Cross-dressing, Identity and Gender in History

  • Instructor: John Montaño

The seminar will use plays, novels, memoirs, movies and more to examine the construction and development of gender distinctions from antiquity to the present.  The readings and discussions will be particularly concerned with the transgressions of gender roles and conventions—with recurring reference to the “meaning” of femininity and masculinity.  The wide array of sources, genres and historical periods is intended to foster comparisons and analysis of the differences.  This course will focus on questions of identity and gender and NOT sexuality or sexual preference.

American Nightmares

  • Instructor: Joel Best

There is a tension in our culture between our aspirations idealized by the notion of the American Dream, and our fears that things are--or are on the verge of getting worse.  We might call these fears American Nightmares.  This seminar will explore some of these contemporary concerns about inequality, injustice, conspiracies, and the like.

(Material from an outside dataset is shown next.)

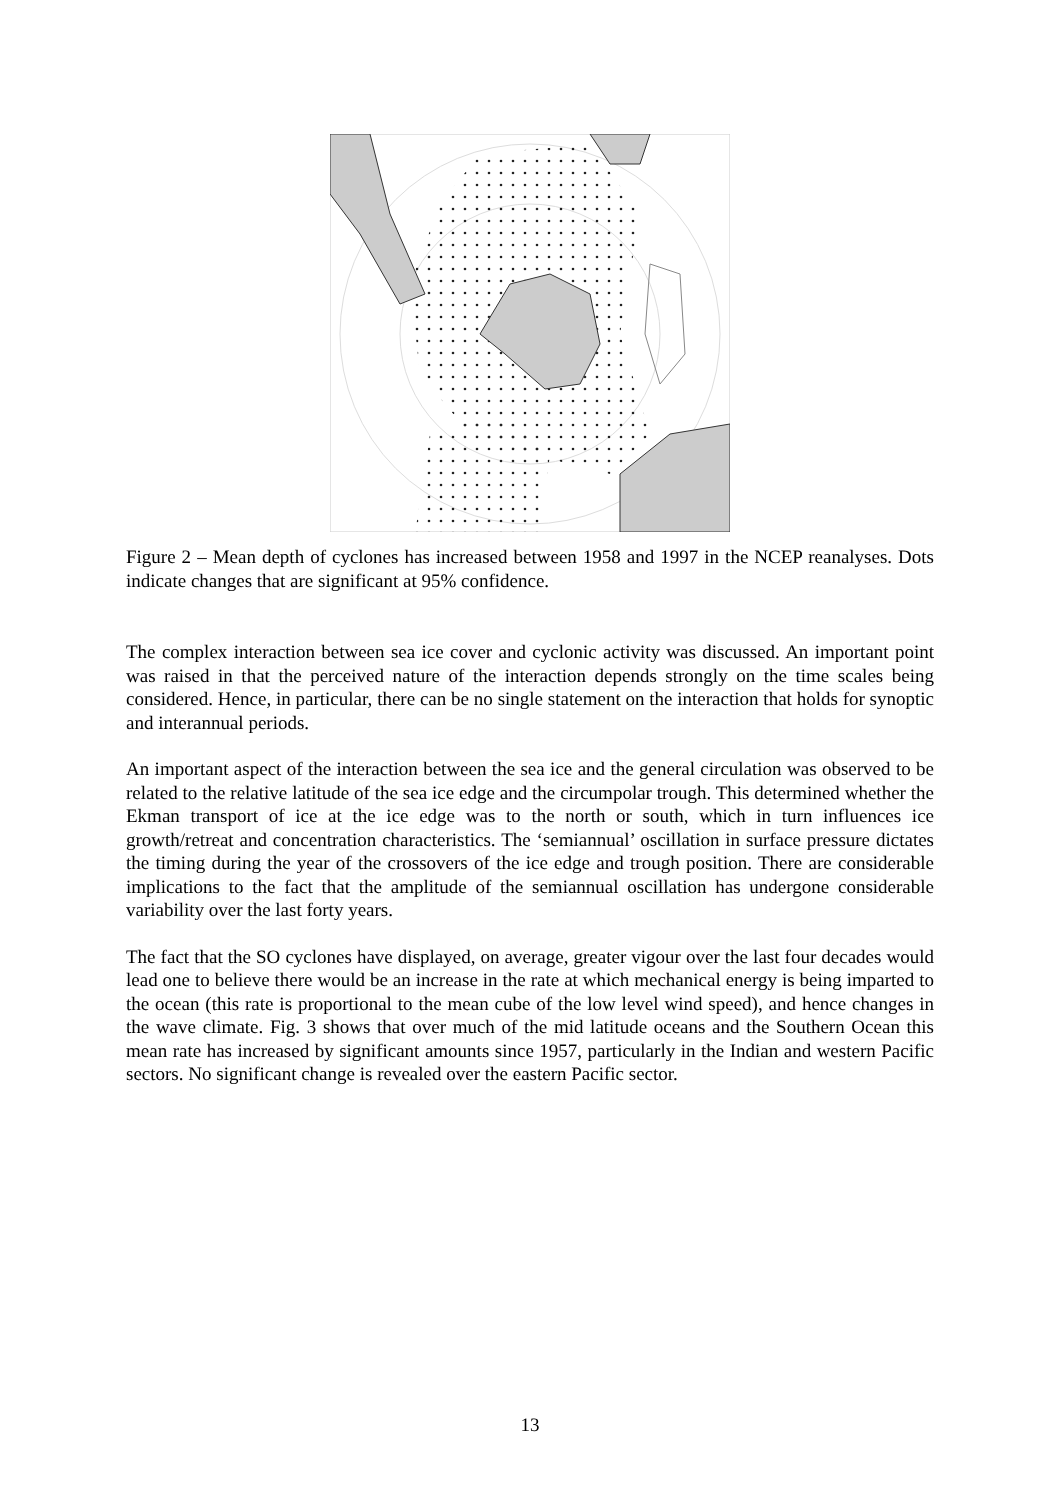Figure 2 – Mean depth of cyclones has increased between 1958 and 1997 in the NCEP reanalyses. Dots indicate changes that are significant at 95% confidence.
The complex interaction between sea ice cover and cyclonic activity was discussed. An important point was raised in that the perceived nature of the interaction depends strongly on the time scales being considered. Hence, in particular, there can be no single statement on the interaction that holds for synoptic and interannual periods.
An important aspect of the interaction between the sea ice and the general circulation was observed to be related to the relative latitude of the sea ice edge and the circumpolar trough. This determined whether the Ekman transport of ice at the ice edge was to the north or south, which in turn influences ice growth/retreat and concentration characteristics. The ‘semiannual’ oscillation in surface pressure dictates the timing during the year of the crossovers of the ice edge and trough position. There are considerable implications to the fact that the amplitude of the semiannual oscillation has undergone considerable variability over the last forty years.
The fact that the SO cyclones have displayed, on average, greater vigour over the last four decades would lead one to believe there would be an increase in the rate at which mechanical energy is being imparted to the ocean (this rate is proportional to the mean cube of the low level wind speed), and hence changes in the wave climate. Fig. 3 shows that over much of the mid latitude oceans and the Southern Ocean this mean rate has increased by significant amounts since 1957, particularly in the Indian and western Pacific sectors. No significant change is revealed over the eastern Pacific sector.
13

Black Bodies on Display: Race in Museums

  • Instructor: Julie McGee

The complex and performative nature of museums vis-a-vis race, remembrance and reconciliation with a focus on Black American and African Diasporic history and culture. What role[s] do objects, history, and culture perform under such curatorial and museum mandates and visions? How do changing socio-political and cultural landscapes and challenges to representational politics shape museum practices? Considered here are black cultural institutions, their formation and foundation as well as exhibition histories of black visual art and culture.

Consistency and Change in U.S. Foreign Policy

  • Instructor: John Quintus

This course will examine U.S. foreign policy, focusing on the period from WWII to the present.  It will reveal two essentially divergent paths in American foreign policy, the first arguing that commercial and security interests dominate (and should dominate) American foreign policy, the second proposing that furthering democratic and human rights institutions abroad helps to insure security at home while making the world more democratic and less likely to wage war.  Some political scientists believe that these divergent impulses can be traced to concepts of government first embraced and articulated by Alexander Hamilton and Thomas Jefferson.

The course will study specific policies that have emerged over the decades and thus will attempt to define some level of consistency in American foreign policy.  The class will also investigate significant changes in policies as demonstrated by particular presidential administrations, including of course the current one.

Students will read two textbooks related to the course.  Students will also be expected to keep abreast of current international news, notably by looking at sources such as BBC World News and CNN, and also by reading articles in prominent newspapers like The New York Times, The Washington Post, and The Los Angeles Times.  All of these sources are available online.

The course will entail a mid-term examination and a final research paper, both of which will be described in detail in the course syllabus.